As women, most of us realize we possess strength beyond our male counterparts. However, it is different. We are the only ones that can carry and bear children. We have a higher pain tolerance (probably why we have the children), and we are better multi-taskers. While men have their attributes; we have ours. They also have their weaknesses (no one has to tell us this) and yes ladies, we have ours.
One process which is uniquely female is menses. Few of us are willing to admit that some days, in many ways, it slows us down. Most of us continue our daily routines without much thought throughout these 5-7 days. Yet while we are busy being that superior multi-tasker, how does this once a month, physiological process figure in? Specifically when we exercise, and its effect on our hydration requirements?
Unfortunately, I haven’t found much on this topic. Therefore, I will give you my take on this.
It is true our bodies prepare each month for this natural phenomenon. The body expects a certain amount of fluid loss. However, let’s factor in a few variables. Starting with exercise, we realize this is a demand on the body. Let’s throw in a little high humidity, as well as elevated summer temperatures. Now add in your “monthly gift.” If you are exercising in extreme heat, especially running in heat, rethinking your hydration is key.
Why? Your body is starting at point of fluid deficit. While it is expecting this, it doesn’t expect (or really desire) the further dehydration which occurs through sweating (aka insensible fluid loss), as well as the added pressure of moderate to intense workouts. You may have never experienced the light headedness, nausea or cramping, many know during their cycle. You may be among those whose menses never affects their exercise routine. Chances are in one way or another, it has.
NUTRITION AND HYDRATION
Some of you have your own ideas, formulas, as well as rationale for how you hydrate. I know I have mine. If you would like standard guidelines, as well as my hydration regimen see “Not Enough..Too much,” posted June 7th under Nutrition.

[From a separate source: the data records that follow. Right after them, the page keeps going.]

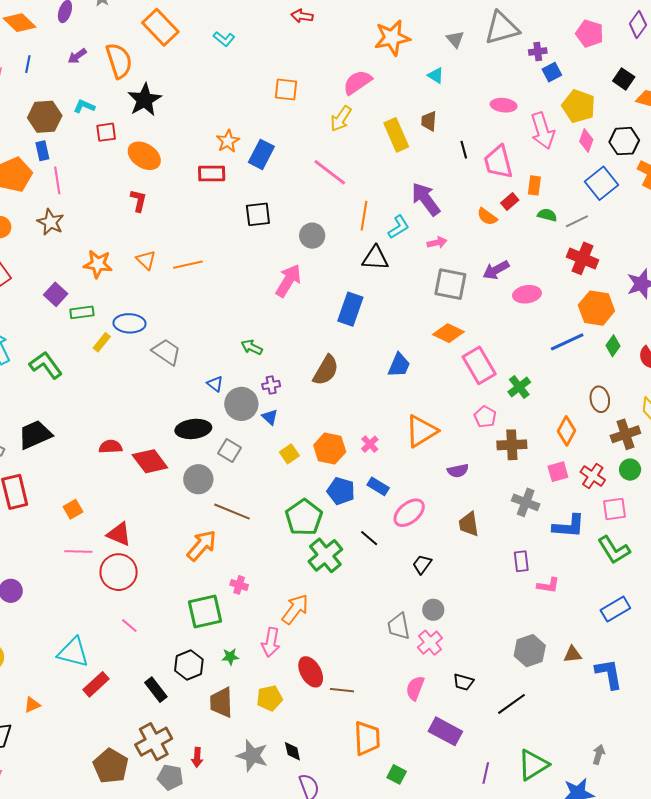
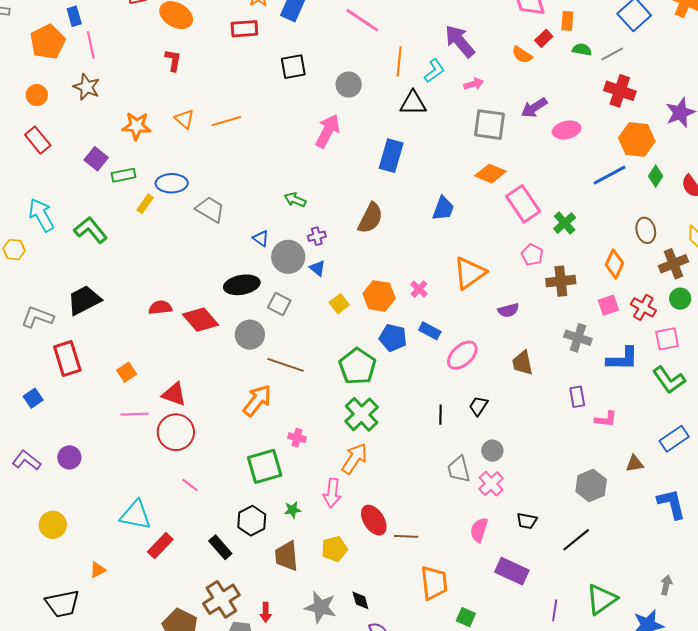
black line: (369, 538) -> (441, 415), moved, turned 54
green cross: (325, 555) -> (362, 414), moved
brown triangle: (573, 654) -> (635, 464), moved

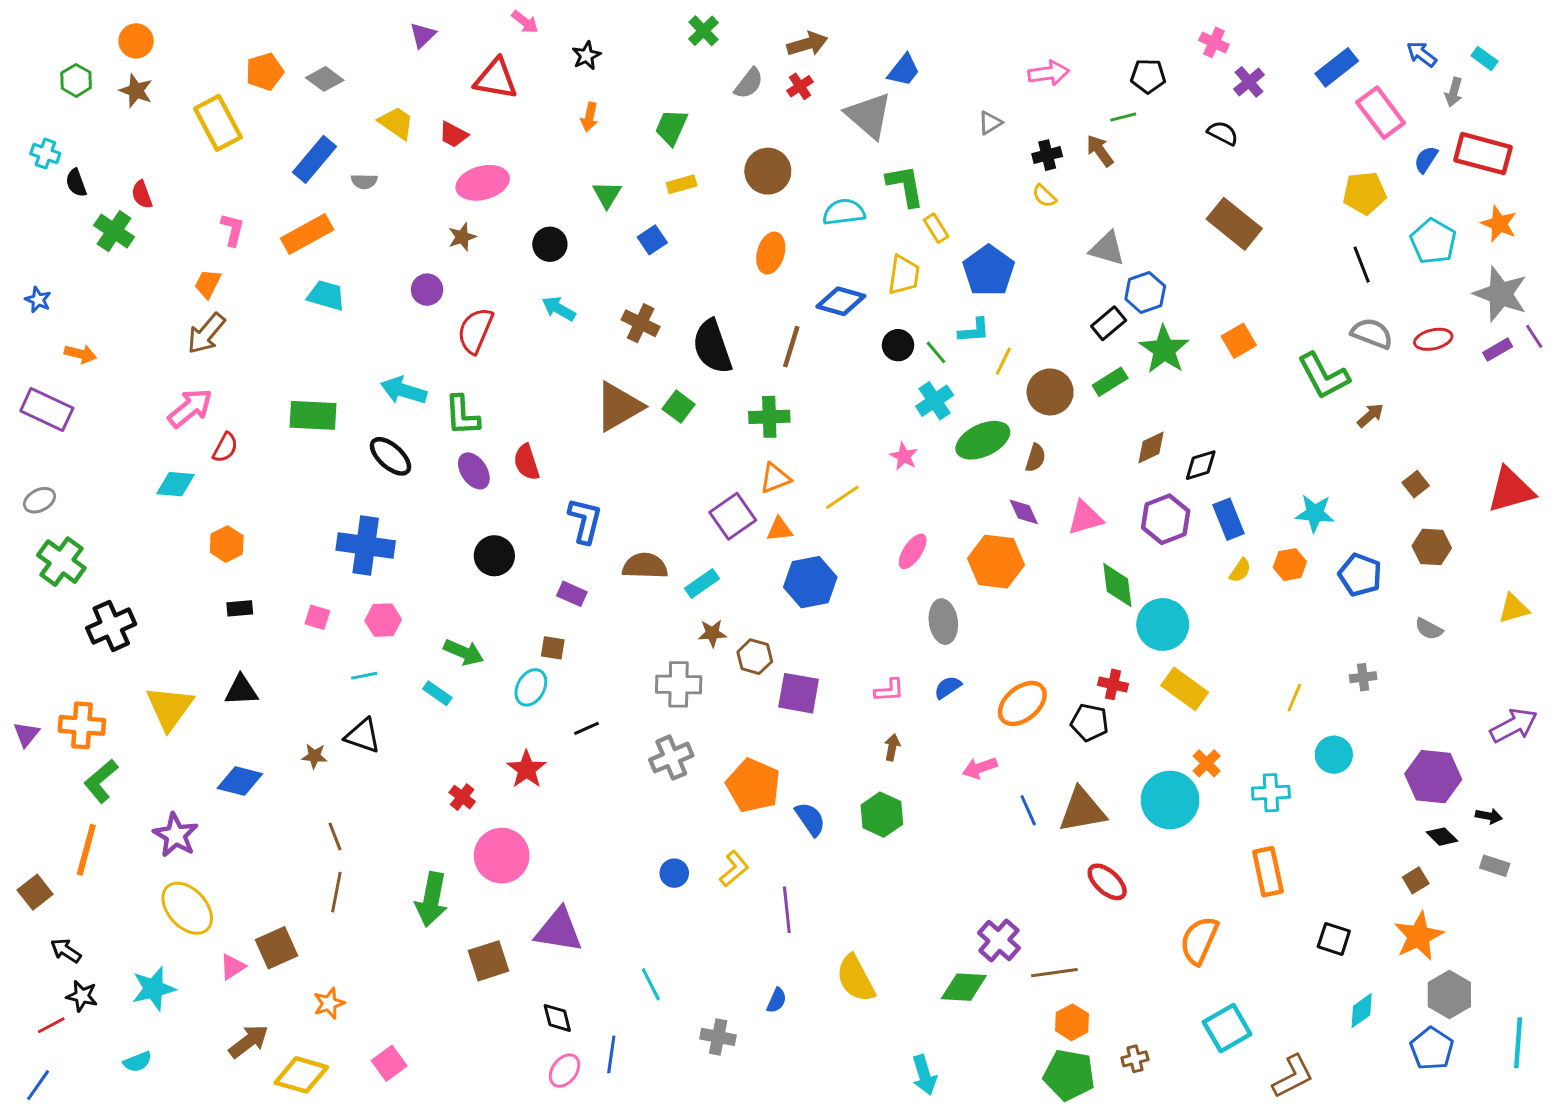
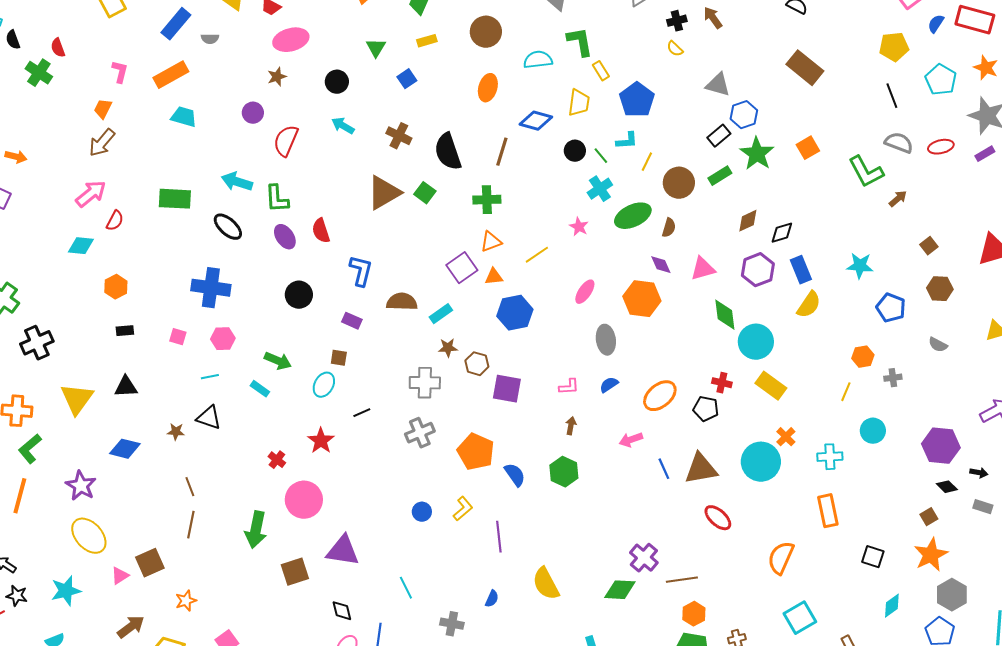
orange hexagon: (1290, 565) -> (863, 357), moved
yellow semicircle: (1240, 570) -> (809, 305), size x1.6

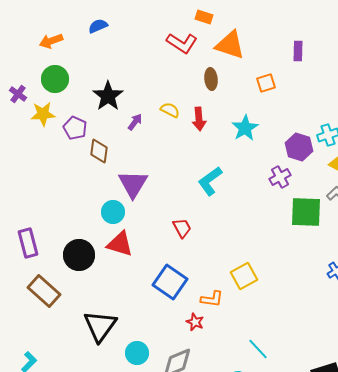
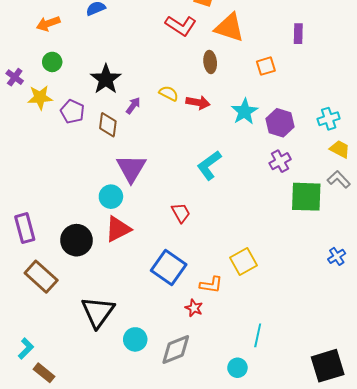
green circle: (55, 79) -> (52, 62), size x0.7
red arrow: (199, 119) -> (198, 102), turned -75
purple hexagon: (299, 147) -> (280, 123), moved
brown diamond: (99, 151) -> (108, 125), moved
red triangle: (120, 244) -> (118, 229), turned -44
cyan line: (258, 349) -> (258, 335), turned 55

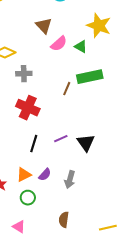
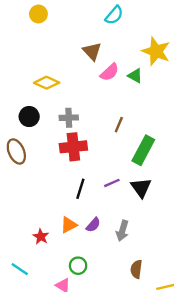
gray cross: (24, 74) -> (69, 118), moved
green rectangle: (90, 77) -> (143, 150), moved, turned -50
red cross: (28, 108) -> (73, 147), turned -30
green circle: (28, 198) -> (78, 266), moved
brown semicircle: (64, 220) -> (136, 269), moved

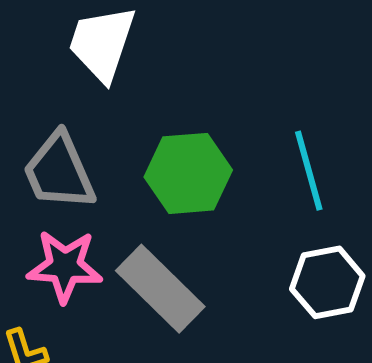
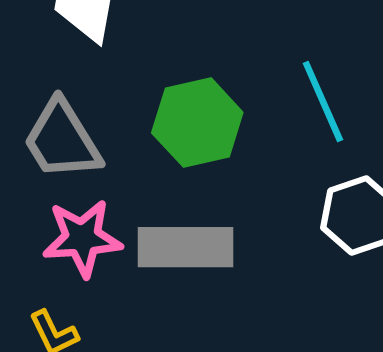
gray rectangle: (160, 289) -> (185, 247), turned -36

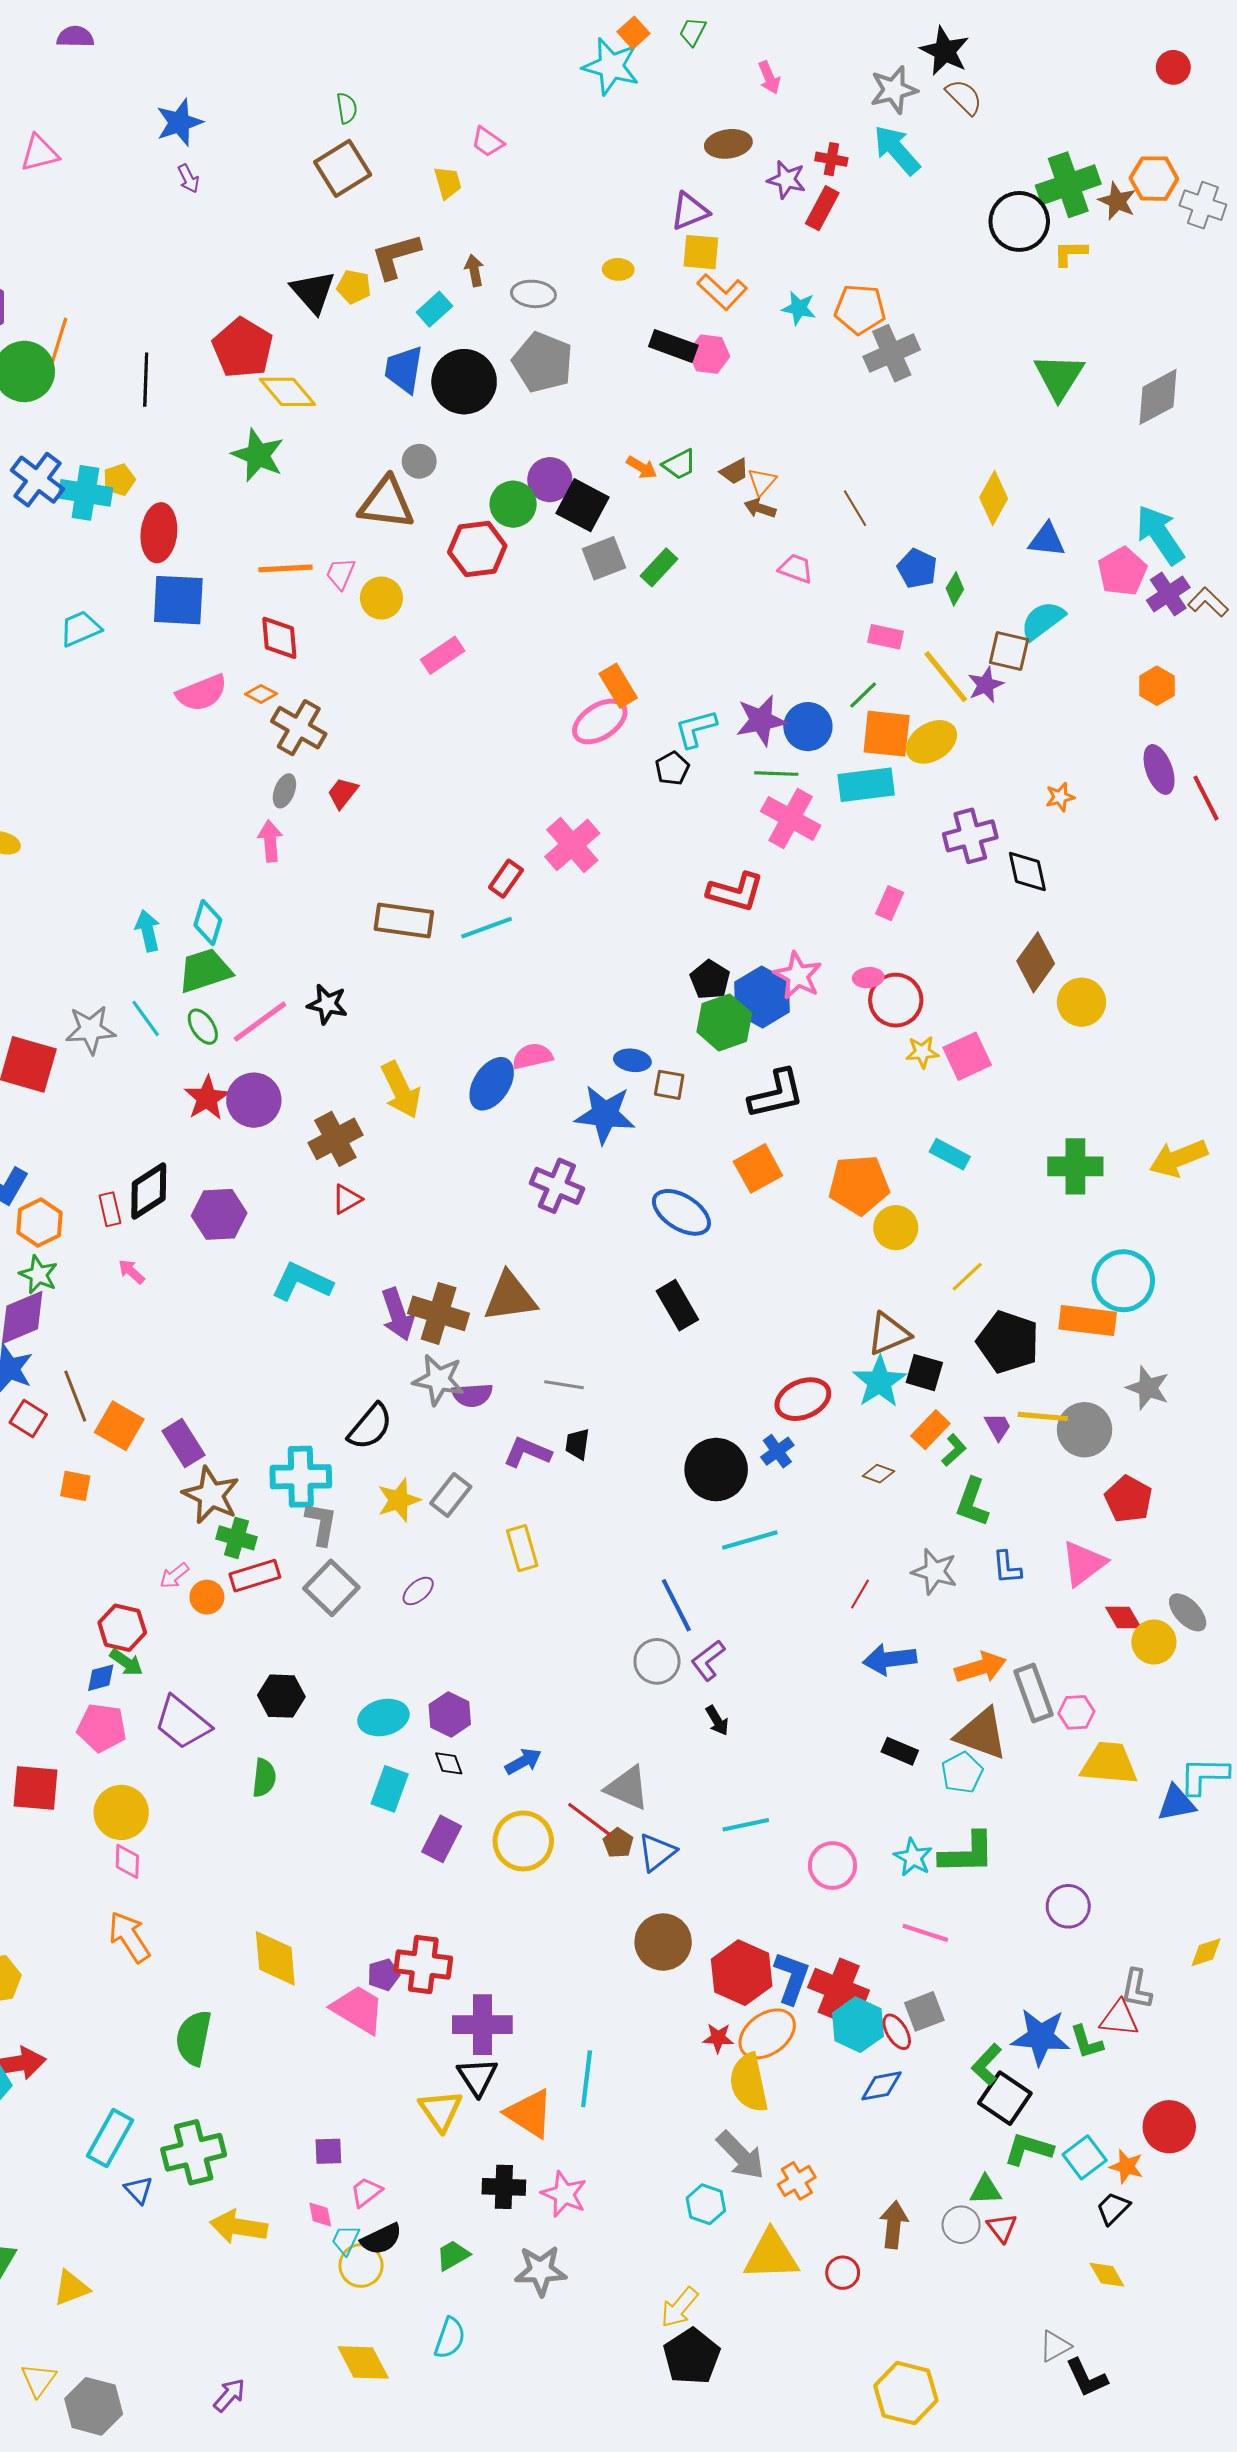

My experience has taught me hydration, as well as nutrition, is not a “one size fits all” undertaking. However, if you continue a strenuous routine during your cycle, consider what you are losing–before you begin. It is primarily blood and H20. How much, how little, is highly individual. You may find you are craving a little more protein, possibly reaching for electrolyte replacement, when plain H20 is your customary drink of choice. Last but not least, consider the presence (or lack of) Iron rich foods in your diet. Adequate Iron can make or break the fatigue factor. Take a look at http://weightlossforall.com “Iron Rich Foods.”
The key here, as with workouts, is to pay attention to what your body is telling you–and be prepared. You need not be warrior princess every single moment either. Taking a day off, substituting a lighter alternate routine keeps overused muscles fresh, while making demands and developing ones to “support your habit.”
If you are an avid runner, try a 30 minute ballet inspired routine. It will help elongate your muscles, as well as stretch tired hamstrings. Yoga is also a great alternative. Though hot yoga is my favorite, I realize this may not be for everyone. However, 25 to 45 minutes of yoga can assist in alleviating cramps (I know this one from experience).
If are working on sculpting a body builder physique, this might be an opportune time to take a day off. Strength training, as well as intense cardio can increase flow. Once again, a good stretch through yoga or Pilates can release tightened muscles.
As stated earlier, I have not found much written on this subject. Personal experience though, has taught me to be a little more considerate of my body. While my mind may say “charge!” my body is still the one that actually has to charge.
All for now. Keep up and keep at it.